Застенчиво подходит позирующий и смотрит на свой портрет.
После Кублич перешли старую границу. Стояли столбы полосатые, наши — с гербами и польские — с орлами. На меня сильное впечатление произвела граница, здесь когда-то ходили часовые, выслеживали диверсантов…
Движемся второй день. В час ночи пришли в деревню Углы, начали искать ночлег, распределяться по хатам. Я, Фролов Митя — начальник особого отдела бригады и, кажется, Миша Чайкин стучали в избу долго, никто не открывал, потом дверь открылась, и нас впустила в хату молодая женщина. Изба была просторная, на печи притаился муж хозяйки, здоровенный парень, на лаве у печи лежала девочка-подросток. Приняли нас неохотно. Спросил хозяина:
— Чего ж ты сам не шел открывать, а послал женку с печи?
Женщина вдруг засмеялась:
— Да он боится схлопотать, вот меня и посылает, надеется, я беду отведу.
Отдохнули и к рассвету пошли на железную дорогу. Ярмош, он в армии был капитаном артиллерии, поставил орудие в соснячке у линии; мы залегли на взгорке.
Показался длинный состав, перед паровозом шли две платформы. Ярмош навел орудие и выстрелил прямой наводкой. Паровоз окутался белым паром, снаряд попал точно в паровой котел, поезд остановился, лязг… и в следующее мгновенье взрыв! — это минеры сработали, взорвали тол под хвостом поезда. Пулеметы наши залились короткими и длинными очередями, поливая состав. Через пять минут взвилась ракета, все сорвались и побежали к вагонам. Но людей в эшелоне не оказалось, зато несколько взорванных вагонов были загружены зерном. Я был в голове состава, когда сбоку ударил крупнокалиберный пулемет. Опять ракета, но белая — сигнал отхода! Ваня Китица передал мне красный фонарь с паровоза, и мы начали перебежками двигаться назад к лесу, так как немцы простреливали все сильнее вдоль линии, стараясь отрезать партизан от состава.

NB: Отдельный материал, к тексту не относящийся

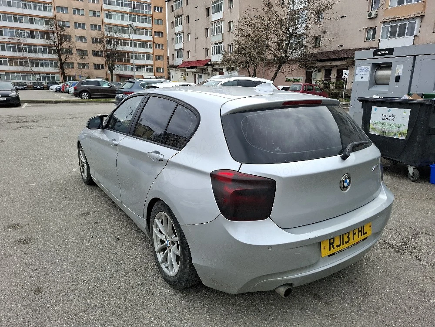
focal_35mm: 23
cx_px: 218
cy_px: 164
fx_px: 289
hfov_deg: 73.9
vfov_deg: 58.9
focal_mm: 5.54
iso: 50
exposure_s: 1/909
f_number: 1.8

Все были очень довольны, отходили к деревне, и каждый рассказывал о своих ощущениях и действиях, я гордился своим фонарем: здорово, для фото приспособим.
Пришли на квартиру. Хозяева уже перестали дичиться, встретили нас наваренной бульбой. Хозяин оказался старостой деревни, жена его была полькой, очень смешливой, хорошенькой и ловкой, звали ее Ядя, Ядвига. Исчезла отчужденность, много было шуток и смеха в хате этой веселой женщины, она была настоящей хранительницей очага, во всем чувствовалось, как оберегает Ядя своего мужа. С мужем ее, старостой, у Мити Фролова состоялась договоренность: как только мы выступим из деревни, он должен бежать в райцентр и заявить в полицию; но до райцентра километров пятнадцать, так что рассчитано было — пока он дойдет заявить, мы будем уже далеко, а ему отвечать не придется, что умолчал.
Спустя время, когда мы опять шли к границе и остановились в доме старосты, я тогда уже вошел в доверие у Яди и она узнала, что я художник, попросила она нарисовать ее портрет. Посадил ее у окна и начал рисовать. Вошел в хату партизан в пилотке со звездой, Ядя схватила пилотку, пристроила, лихо сдвинув, себе на голову и, показывая пальчиком на звезду, сказала:
— И чтоб зирка была!
На вопрос, зачем ей это, она ответила:
— Потом буду говорить, что я тоже партизанкой была. А разве я не партизанка?! — Она стала уже гордиться своим участием в наших партизанских делах.
А по сути так и было, эта польская крестьянка и ее муж уже стали партизанами. И я нарисовал Ядю как бойца: в пилотке со звездой. Портрет получился.
Прошло три недели, за которые было проведено три диверсии на железной дороге возле деревни Углы, и каждый раз староста исправно сообщал в полицию. Но когда мы опять пришли в Углы, старосты в живых не было. Его расстреляли после обыска, так как в сундуке немцы нашли портрет Яди. Ее тоже расстреляли как партизанку.
На меня смерть Яди произвела впечатление очень сильное, и до сих пор какой-то и виной лежит, и вместе с тем война изобиловала такими неожиданностями, непредвиденным.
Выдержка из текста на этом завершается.